■ TASK DETAILS ■
Output the listing exactly as written, apart from its pictures.

■ RECORDED INFORMATION ■
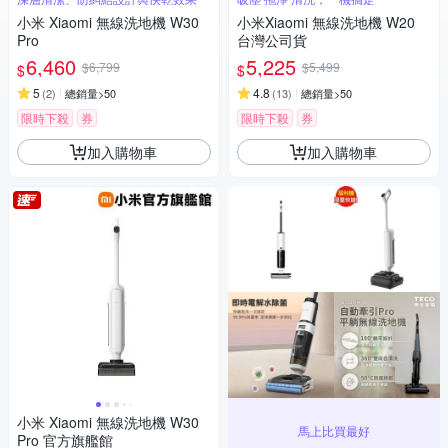
小米 Xiaomi 無線洗地機 W30
小米Xiaomi 無線洗地機 W20
Pro
台灣公司貨
6,460
5,225
$6,799
$5,499
$
$
5
4.8
(
2
)
總銷量>50
(
13
)
總銷量>50
限時下殺
券
限時下殺
券
加入購物車
加入購物車
小米 Xiaomi 無線洗地機 W30
馬上比買最好
Pro 官方旗艦館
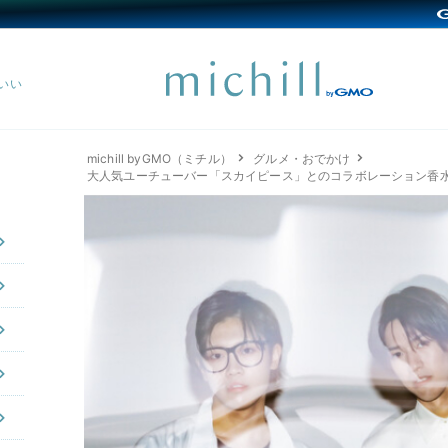
michill byGMO（ミチル）
グルメ・おでかけ
大人気ユーチューバー「スカイピース」とのコラボレーション香水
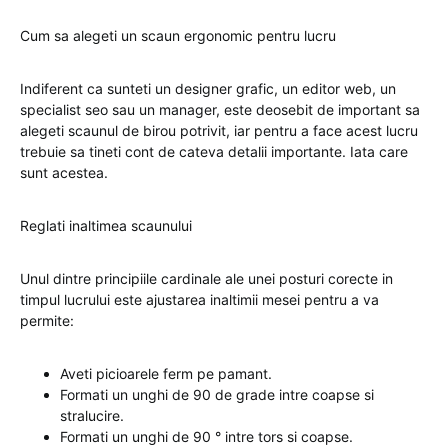
Cum sa alegeti un scaun ergonomic pentru lucru
Indiferent ca sunteti un designer grafic, un editor web, un
specialist seo sau un manager, este deosebit de important sa
alegeti scaunul de birou potrivit, iar pentru a face acest lucru
trebuie sa tineti cont de cateva detalii importante. Iata care
sunt acestea.
Reglati inaltimea scaunului
Unul dintre principiile cardinale ale unei posturi corecte in
timpul lucrului este ajustarea inaltimii mesei pentru a va
permite:
Aveti picioarele ferm pe pamant.
Formati un unghi de 90 de grade intre coapse si
stralucire.
Formati un unghi de 90 ° intre tors si coapse.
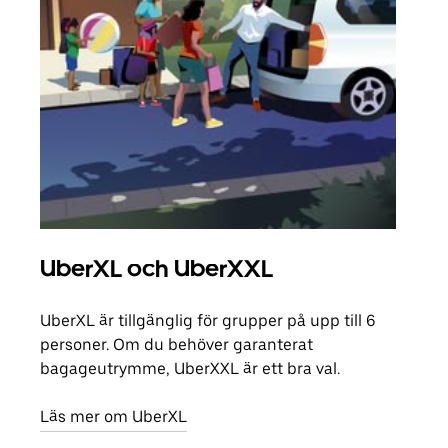
UberXL och UberXXL
Gr
UberXL är tillgänglig för grupper på upp till 6
När d
personer. Om du behöver garanterat
din 
bagageutrymme, UberXXL är ett bra val.
egen
Läs mer om UberXL
Läs 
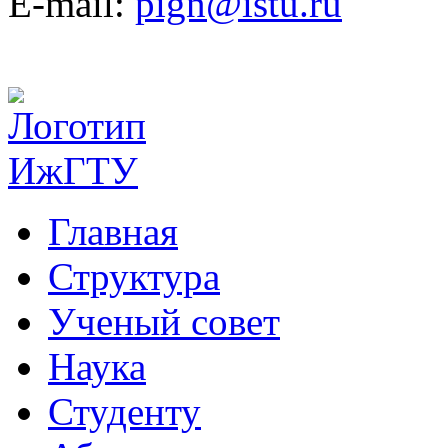
E-mail:
pign@istu.ru
Главная
Структура
Ученый совет
Наука
Студенту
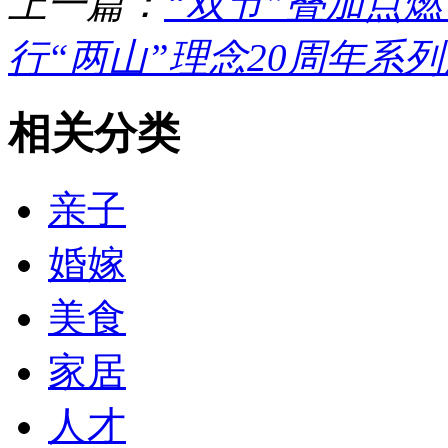
上一篇：
“双节”叠加点燃
行“两山”理念20周年系
相关分类
亲子
婚嫁
美食
家居
人才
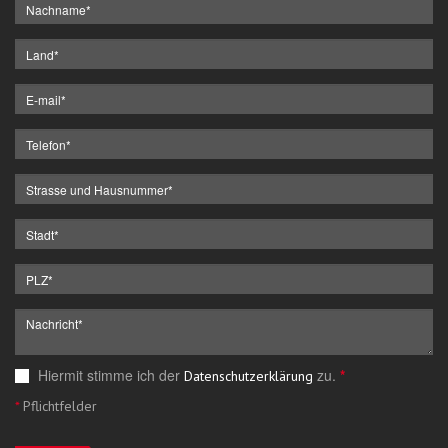
Hiermit stimme ich der
zu.
*
Datenschutzerklärung
*
Pflichtfelder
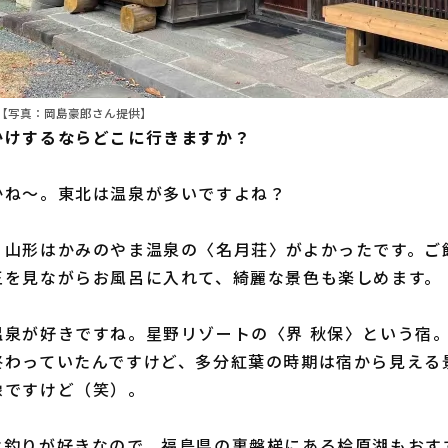
【写真：岡島豪郎さん提供】
かけするならどこに行きますか？
かね〜。東北は温泉が多いですよね？
。山形はかみのやま温泉の〈名月荘〉がよかったです。ご
王を見ながらお風呂に入れて、綺麗な景色も楽しめます。
温泉が好きですね。星野リゾートの〈界 秋保〉という宿
終わっていたんですけど、多分紅葉の時期は宿から見える
像ですけど（笑）。
は釣りが好きなので、福島県の裏磐梯にある桧原湖もおす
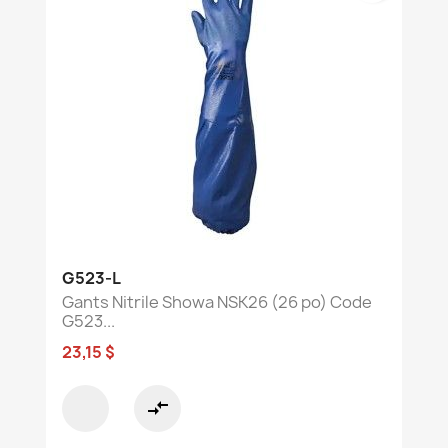
G523-L
Gants Nitrile Showa NSK26 (26 po) Code
G523...
23,15 $
compare_arrows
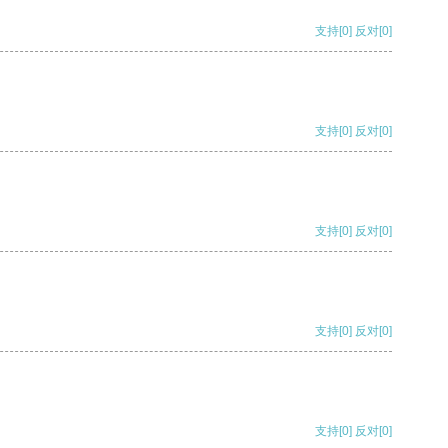
支持
[0]
反对
[0]
支持
[0]
反对
[0]
支持
[0]
反对
[0]
支持
[0]
反对
[0]
支持
[0]
反对
[0]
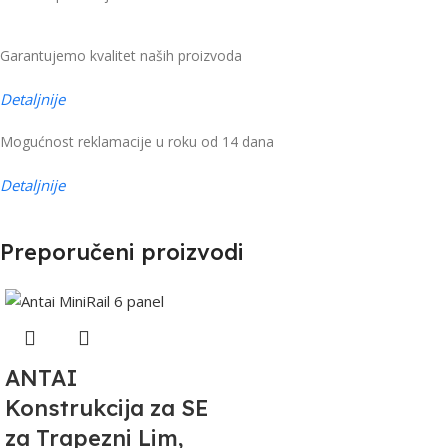
Garantujemo kvalitet naših proizvoda
Detaljnije
Mogućnost reklamacije u roku od 14 dana
Detaljnije
Preporučeni proizvodi
ANTAI
Konstrukcija za SE
za Trapezni Lim,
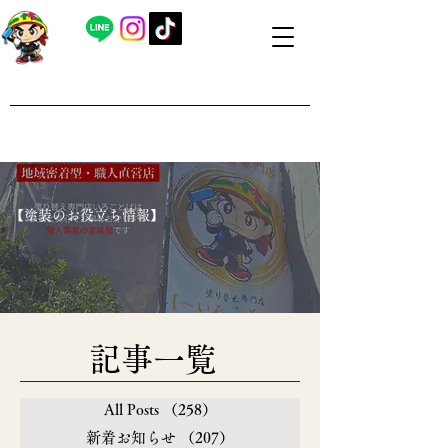
​外壁塗装・屋根塗装 福島県内全域対応
​塗り替え専門店いろことば
​【営業時間】8：00～19：00 日曜日もお問い合わせ可能で
す
​【塗装のお役立ち情報】
​記事一覧
All Posts
（258）
258件の記事
新着お知らせ
（207）
207件の記事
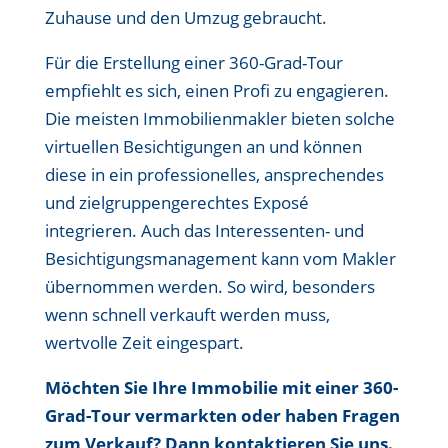
Zuhause und den Umzug gebraucht.
Für die Erstellung einer 360-Grad-Tour
empfiehlt es sich, einen Profi zu engagieren.
Die meisten Immobilienmakler bieten solche
virtuellen Besichtigungen an und können
diese in ein professionelles, ansprechendes
und zielgruppengerechtes Exposé
integrieren. Auch das Interessenten- und
Besichtigungsmanagement kann vom Makler
übernommen werden. So wird, besonders
wenn schnell verkauft werden muss,
wertvolle Zeit eingespart.
Möchten Sie Ihre Immobilie mit einer 360-
Grad-Tour vermarkten oder haben Fragen
zum Verkauf? Dann kontaktieren Sie uns.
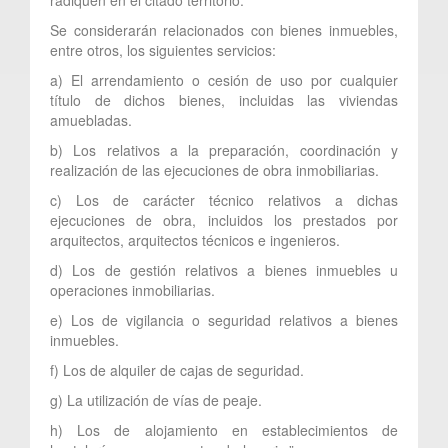
Se considerarán relacionados con bienes inmuebles,
entre otros, los siguientes servicios:
a) El arrendamiento o cesión de uso por cualquier
título de dichos bienes, incluidas las viviendas
amuebladas.
b) Los relativos a la preparación, coordinación y
realización de las ejecuciones de obra inmobiliarias.
c) Los de carácter técnico relativos a dichas
ejecuciones de obra, incluidos los prestados por
arquitectos, arquitectos técnicos e ingenieros.
d) Los de gestión relativos a bienes inmuebles u
operaciones inmobiliarias.
e) Los de vigilancia o seguridad relativos a bienes
inmuebles.
f) Los de alquiler de cajas de seguridad.
g) La utilización de vías de peaje.
h) Los de alojamiento en establecimientos de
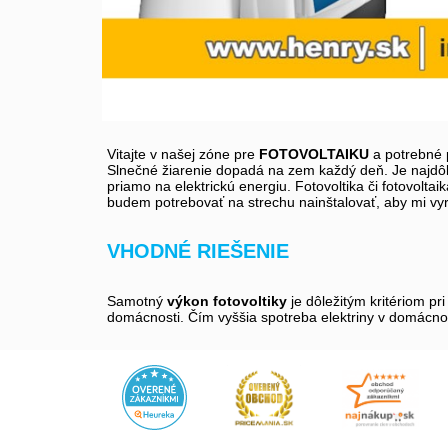
Vitajte v našej zóne pre
FOTOVOLTAIKU
a potrebné 
Slnečné žiarenie dopadá na zem každý deň. Je najdôl
priamo na elektrickú energiu. Fotovoltika či fotovo
budem potrebovať na strechu nainštalovať, aby mi vyrob
VHODNÉ RIEŠENIE
Samotný
výkon fotovoltiky
je dôležitým kritériom pr
domácnosti. Čím vyššia spotreba elektriny v domácnost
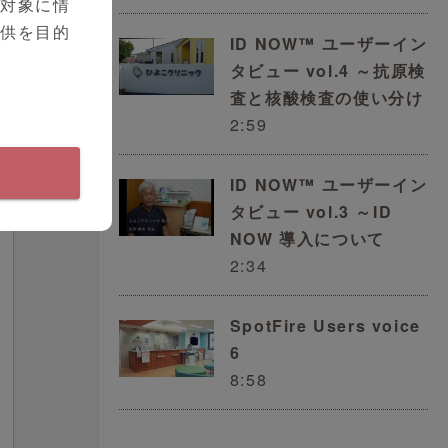
を対象に情
提供を目的
ID NOW™ ユーザーイン
タビュー vol.4 ～抗原検
査と核酸検査の使い分け
2:59
ID NOW™ ユーザーイン
タビュー vol.3 ～ID
NOW 導入について
2:34
SpotFire Users voice
6
8:58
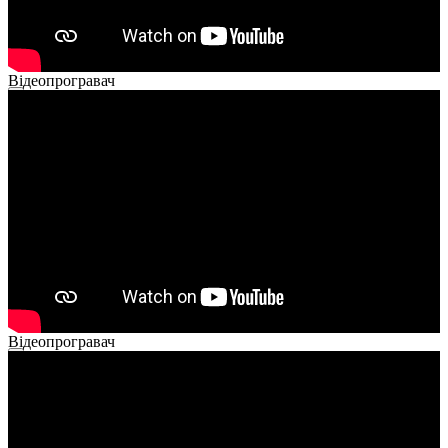
Відеопрогравач
00:00
00:00
02:40
Відеопрогравач
00:00
00:00
02:14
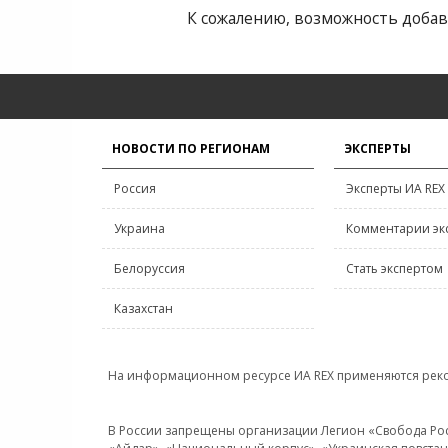
К сожалению, возможность добав
НОВОСТИ ПО РЕГИОНАМ
ЭКСПЕРТЫ
Россия
Эксперты ИА REX
Украина
Комментарии эк
Белоруссия
Стать экспертом
Казахстан
На информационном ресурсе ИА REX применяются рек
В России запрещены организации Легион «Свобода Росси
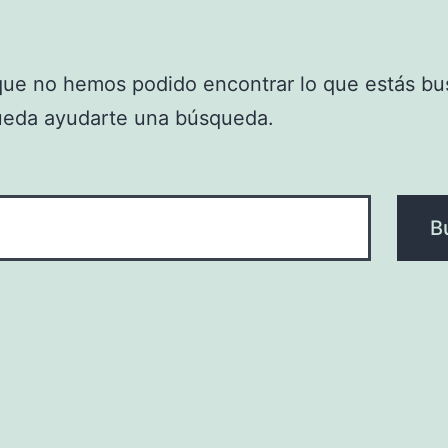
que no hemos podido encontrar lo que estás bu
ueda ayudarte una búsqueda.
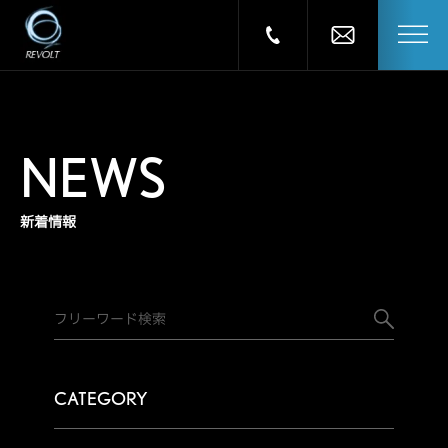
NEWS
新着情報
CATEGORY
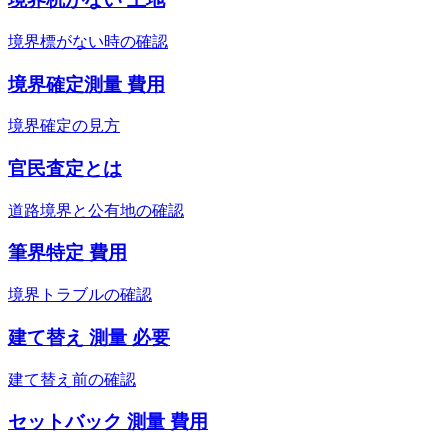
境界標がない時の確認
境界確定測量 費用
境界確定の見方
官民査定とは
道路境界と公有地の確認
筆界特定 費用
境界トラブルの確認
建て替え 測量 必要
建て替え前の確認
セットバック 測量 費用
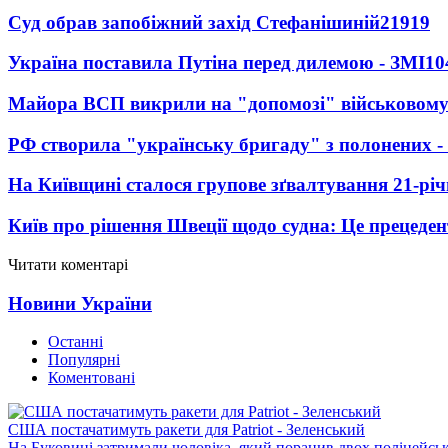
Суд обрав запобіжний захід Стефанішиній
21919
Україна поставила Путіна перед дилемою - ЗМІ
10
Майора ВСП викрили на "допомозі" військовому
РФ створила "українську бригаду" з полонених -
На Київщині сталося групове зґвалтування 21-річ
Київ про рішення Швеції щодо судна: Це прецеден
Читати коментарі
Новини України
Останні
Популярні
Коментовані
США постачатимуть ракети для Patriot - Зеленський
На Буковині затримали чоловіка, який поранив двох поліцейсь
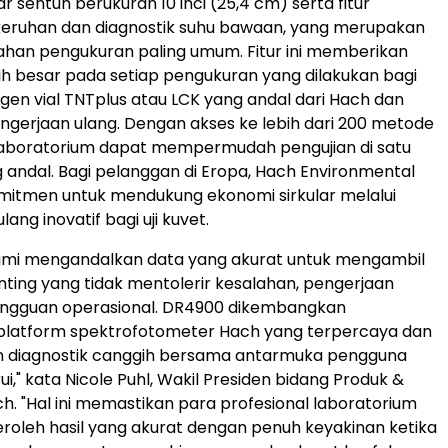
ar sentuh berukuran 10 inci (25,4 cm) serta fitur
keruhan dan diagnostik suhu bawaan, yang merupakan
han pengukuran paling umum. Fitur ini memberikan
ih besar pada setiap pengukuran yang dilakukan bagi
en vial TNTplus atau LCK yang andal dari Hach dan
erjaan ulang. Dengan akses ke lebih dari 200 metode
laboratorium dapat mempermudah pengujian di satu
 andal. Bagi pelanggan di Eropa, Hach Environmental
mitmen untuk mendukung ekonomi sirkular melalui
lang inovatif bagi uji kuvet.
ami mengandalkan data yang akurat untuk mengambil
ting yang tidak mentolerir kesalahan, pengerjaan
gangguan operasional. DR4900 dikembangkan
platform spektrofotometer Hach yang terpercaya dan
 diagnostik canggih bersama antarmuka pengguna
i," kata Nicole Puhl, Wakil Presiden bidang Produk &
ch. "Hal ini memastikan para profesional laboratorium
oleh hasil yang akurat dengan penuh keyakinan ketika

■ RESPONSE TO THIS TASK ■
小米 Xiaomi 無線洗地機 W30
小米Xiaomi 無線洗地機 W20
Pro
台灣公司貨
6,460
5,225
$6,799
$5,499
$
$
5
4.8
(
2
)
總銷量>50
(
13
)
總銷量>50
限時下殺
券
限時下殺
券
加入購物車
加入購物車
小米 Xiaomi 無線洗地機 W30
馬上比買最好
Pro 官方旗艦館
michill byGMO（ミチル）
グルメ・おでかけ
大人気ユーチューバー「スカイピース」とのコラボレーション香水
Cum sa alegeti un scaun ergonomic pentru lucru
Indiferent ca sunteti un designer grafic, un editor web, un
specialist seo sau un manager, este deosebit de important sa
alegeti scaunul de birou potrivit, iar pentru a face acest lucru
trebuie sa tineti cont de cateva detalii importante. Iata care
sunt acestea.
Reglati inaltimea scaunului
Unul dintre principiile cardinale ale unei posturi corecte in
timpul lucrului este ajustarea inaltimii mesei pentru a va
permite:
Aveti picioarele ferm pe pamant.
Formati un unghi de 90 de grade intre coapse si
stralucire.
Formati un unghi de 90 ° intre tors si coapse.
UberXL och UberXXL
Gr
UberXL är tillgänglig för grupper på upp till 6
När d
personer. Om du behöver garanterat
din 
bagageutrymme, UberXXL är ett bra val.
egen
Läs mer om UberXL
Läs 
E-mail:
pign@istu.ru
Главная
Структура
Ученый совет
Наука
Студенту
上一篇：
“双节”叠加点燃
行“两山”理念20周年系
相关分类
亲子
婚嫁
美食
家居
人才
Hiermit stimme ich der
zu.
*
Datenschutzerklärung
*
Pflichtfelder
【写真：岡島豪郎さん提供】
かけするならどこに行きますか？
かね〜。東北は温泉が多いですよね？
。山形はかみのやま温泉の〈名月荘〉がよかったです。ご
王を見ながらお風呂に入れて、綺麗な景色も楽しめます。
温泉が好きですね。星野リゾートの〈界 秋保〉という宿
終わっていたんですけど、多分紅葉の時期は宿から見える
像ですけど（笑）。
は釣りが好きなので、福島県の裏磐梯にある桧原湖もおす
G523-L
Gants Nitrile Showa NSK26 (26 po) Code
G523...
23,15 $
compare_arrows
支持
[0]
反对
[0]
支持
[0]
反对
[0]
支持
[0]
反对
[0]
支持
[0]
反对
[0]
支持
[0]
反对
[0]
Garantujemo kvalitet naših proizvoda
Detaljnije
Mogućnost reklamacije u roku od 14 dana
Detaljnije
Preporučeni proizvodi
ANTAI
Konstrukcija za SE
za Trapezni Lim,
​外壁塗装・屋根塗装 福島県内全域対応
​塗り替え専門店いろことば
​【営業時間】8：00～19：00 日曜日もお問い合わせ可能で
す
​【塗装のお役立ち情報】
​記事一覧
All Posts
（258）
258件の記事
新着お知らせ
（207）
207件の記事
Zuhause und den Umzug gebraucht.
Für die Erstellung einer 360-Grad-Tour
empfiehlt es sich, einen Profi zu engagieren.
Die meisten Immobilienmakler bieten solche
virtuellen Besichtigungen an und können
diese in ein professionelles, ansprechendes
und zielgruppengerechtes Exposé
integrieren. Auch das Interessenten- und
Besichtigungsmanagement kann vom Makler
übernommen werden. So wird, besonders
wenn schnell verkauft werden muss,
wertvolle Zeit eingespart.
Möchten Sie Ihre Immobilie mit einer 360-
Grad-Tour vermarkten oder haben Fragen
zum Verkauf? Dann kontaktieren Sie uns.
Se considerarán relacionados con bienes inmuebles,
entre otros, los siguientes servicios:
a) El arrendamiento o cesión de uso por cualquier
título de dichos bienes, incluidas las viviendas
amuebladas.
b) Los relativos a la preparación, coordinación y
realización de las ejecuciones de obra inmobiliarias.
c) Los de carácter técnico relativos a dichas
ejecuciones de obra, incluidos los prestados por
arquitectos, arquitectos técnicos e ingenieros.
d) Los de gestión relativos a bienes inmuebles u
operaciones inmobiliarias.
e) Los de vigilancia o seguridad relativos a bienes
inmuebles.
f) Los de alquiler de cajas de seguridad.
g) La utilización de vías de peaje.
h) Los de alojamiento en establecimientos de
Vitajte v našej zóne pre
FOTOVOLTAIKU
a potrebné 
Slnečné žiarenie dopadá na zem každý deň. Je najdôl
priamo na elektrickú energiu. Fotovoltika či fotovo
budem potrebovať na strechu nainštalovať, aby mi vyrob
VHODNÉ RIEŠENIE
Samotný
výkon fotovoltiky
je dôležitým kritériom pr
domácnosti. Čím vyššia spotreba elektriny v domácnost
を対象に情
提供を目的
ID NOW™ ユーザーイン
タビュー vol.4 ～抗原検
査と核酸検査の使い分け
2:59
ID NOW™ ユーザーイン
タビュー vol.3 ～ID
NOW 導入について
2:34
SpotFire Users voice
6
8:58
Відеопрогравач
00:00
00:00
02:40
Відеопрогравач
00:00
00:00
02:14
К сожалению, возможность добав
НОВОСТИ ПО РЕГИОНАМ
ЭКСПЕРТЫ
Россия
Эксперты ИА REX
Украина
Комментарии эк
Белоруссия
Стать экспертом
Казахстан
На информационном ресурсе ИА REX применяются рек
В России запрещены организации Легион «Свобода Росси
que no hemos podido encontrar lo que estás bu
ueda ayudarte una búsqueda.
NEWS
新着情報
CATEGORY
境界標がない時の確認
境界確定測量 費用
境界確定の見方
官民査定とは
道路境界と公有地の確認
筆界特定 費用
境界トラブルの確認
建て替え 測量 必要
建て替え前の確認
セットバック 測量 費用
Суд обрав запобіжний захід Стефанішиній
21919
Україна поставила Путіна перед дилемою - ЗМІ
10
Майора ВСП викрили на "допомозі" військовому
РФ створила "українську бригаду" з полонених -
На Київщині сталося групове зґвалтування 21-річ
Київ про рішення Швеції щодо судна: Це прецеден
Читати коментарі
Новини України
Останні
Популярні
Коментовані
США постачатимуть ракети для Patriot - Зеленський
На Буковині затримали чоловіка, який поранив двох поліцейсь
ar sentuh berukuran 10 inci (25,4 cm) serta fitur
keruhan dan diagnostik suhu bawaan, yang merupakan
han pengukuran paling umum. Fitur ini memberikan
ih besar pada setiap pengukuran yang dilakukan bagi
en vial TNTplus atau LCK yang andal dari Hach dan
erjaan ulang. Dengan akses ke lebih dari 200 metode
laboratorium dapat mempermudah pengujian di satu
 andal. Bagi pelanggan di Eropa, Hach Environmental
mitmen untuk mendukung ekonomi sirkular melalui
lang inovatif bagi uji kuvet.
ami mengandalkan data yang akurat untuk mengambil
ting yang tidak mentolerir kesalahan, pengerjaan
gangguan operasional. DR4900 dikembangkan
platform spektrofotometer Hach yang terpercaya dan
 diagnostik canggih bersama antarmuka pengguna
i," kata Nicole Puhl, Wakil Presiden bidang Produk &
ch. "Hal ini memastikan para profesional laboratorium
oleh hasil yang akurat dengan penuh keyakinan ketika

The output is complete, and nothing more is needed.